As they grow more politically active, women in Yemen are increasingly targeted by the Houthi rebels.
Hundreds of women have vanished into secret prisons where they are tortured and sometimes raped, former detainees and other activists say.
The Houthis deny the claims, but six women who escaped to Egypt spoke to the Associated Press about their ordeals.
Samera al-Huri’s fellow activists were disappearing, one by one. When she asked their families, each gave the same cryptic reply: “She’s traveling.”
A few of the women re-emerged.
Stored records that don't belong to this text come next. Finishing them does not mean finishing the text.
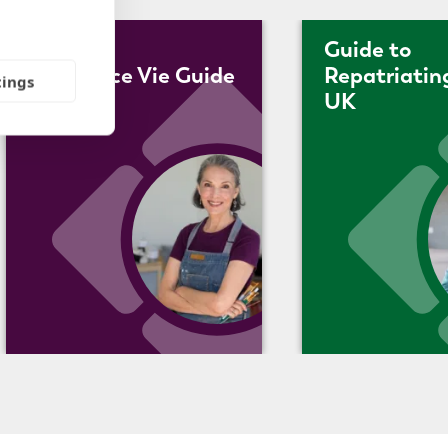
Guide to
Assurance Vie Guide
Repatriatin
tings
UK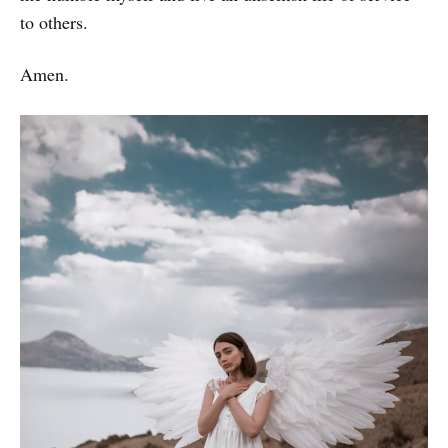
to others.
Amen.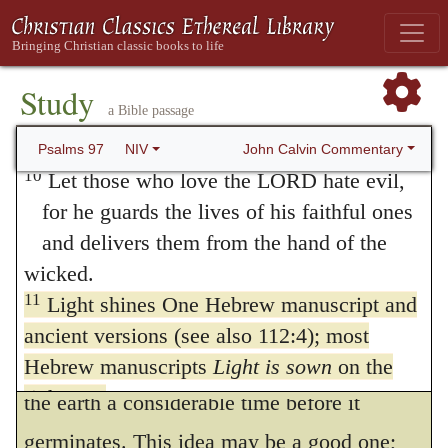
upholds them by his secret power.
In the
104
and the villages of Judah are glad
first clause of the verse there is a double
because of your judgments, LORD.
9
For you, LORD, are the Most High over
metaphor. By
light
is meant joy, or a
Study
a Bible passage
all the earth;
prosperous issue, (according to a
you are exalted far above all gods.
John Calvin Commentary
Psalms 97
NIV
phraseology which is common in Scripture,)
10
Let those who love the LORD hate evil,
as darkness denotes adversity. The latter
for he guards the lives of his faithful ones
and delivers them from the hand of the
metaphor of
sowing
is rather more difficult
wicked.
to understand.
Some think that gladness
105
11
Light shines One Hebrew manuscript and
is sown for the just, as seed which, when
ancient versions (see also 112:4); most
cast into the ground, dies or lies buried in
Hebrew manuscripts
Light is sown
on the
righteous
the earth a considerable time before it
and joy on the upright in heart.
germinates. This idea may be a good one;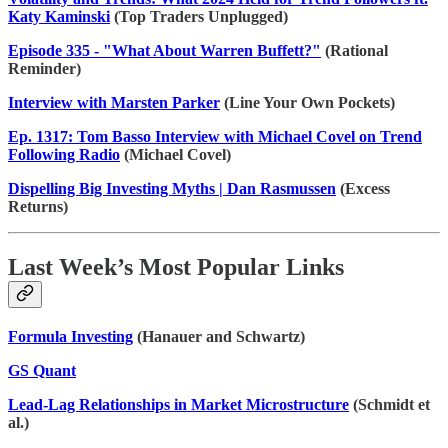
Katy Kaminski
(Top Traders Unplugged)
Episode 335 - "What About Warren Buffett?"
(Rational
Reminder)
Interview with Marsten Parker
(Line Your Own Pockets)
Ep. 1317: Tom Basso Interview with Michael Covel on Trend
Following Radio
(Michael Covel)
Dispelling Big Investing Myths | Dan Rasmussen
(Excess
Returns)
Last Week’s Most Popular Links
Formula Investing
(Hanauer and Schwartz)
GS Quant
Lead-Lag Relationships in Market Microstructure
(Schmidt et
al.)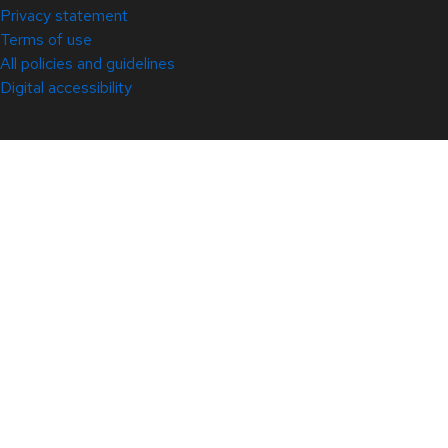
Privacy statement
Terms of use
All policies and guidelines
Digital accessibility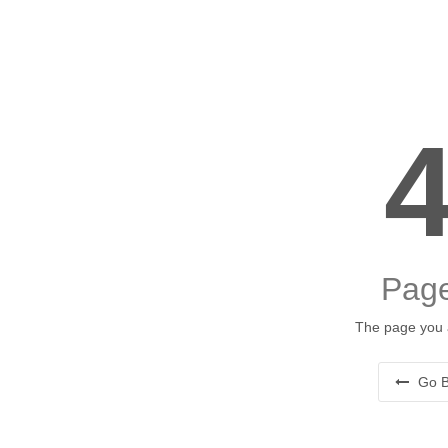
Page
The page you a
Go B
But they seemed broken and refused to say where they had been for months.
A dozen officers from the Houthi rebels who control northern Yemen snatched her from her home in the capital, Sanaa, at dawn.
They took her to the basement of a converted school, its filthy cells filled with female detainees. Interrogators beat her bloody, gave her electrical shocks and, as psychological torture, scheduled her execution only to call it off last-minute.
Activists and former detainees described a network of secret detention facilities where they are tortured and sometimes raped.
Taiz Street, a main avenue in Sanaa, is dotted with several of them, hidden inside private villas and the school where al-Huri was held.
“Many had it worse than me,” said al-Huri, 33, who survived three months in detention until she confessed on camera to fabricated prostitution charges, a grave insult in conservative Yemen.
Long-held traditions and tribal protections once guarded women from detention and abuse, but those taboos are succumbing to the pressures of war.
As men die in battle or languish in jail in a conflict now dragging into its sixth year, Yemeni women have increasingly taken political roles. In many cases, women are organizing protests, leading movements, working for international organizations or advocating peace initiatives — all acts the Houthis increasingly view as a threat.
“This is the darkest age for Yemeni women,” said Rasha Jarhum, founder of the Peace Track Initiative, which lobbies for women’s inclusion in peace talks between the Houthis and Yemen’s internationally recognized government.
“It used to be shameful for even traffic police to stop a woman.”
Estimates of women currently detained range from 200 to 350 in the governorate of Sanaa alone, according to multiple rights groups. The Yemeni Organization for Combating Human Trafficking says that’s likely an undercount.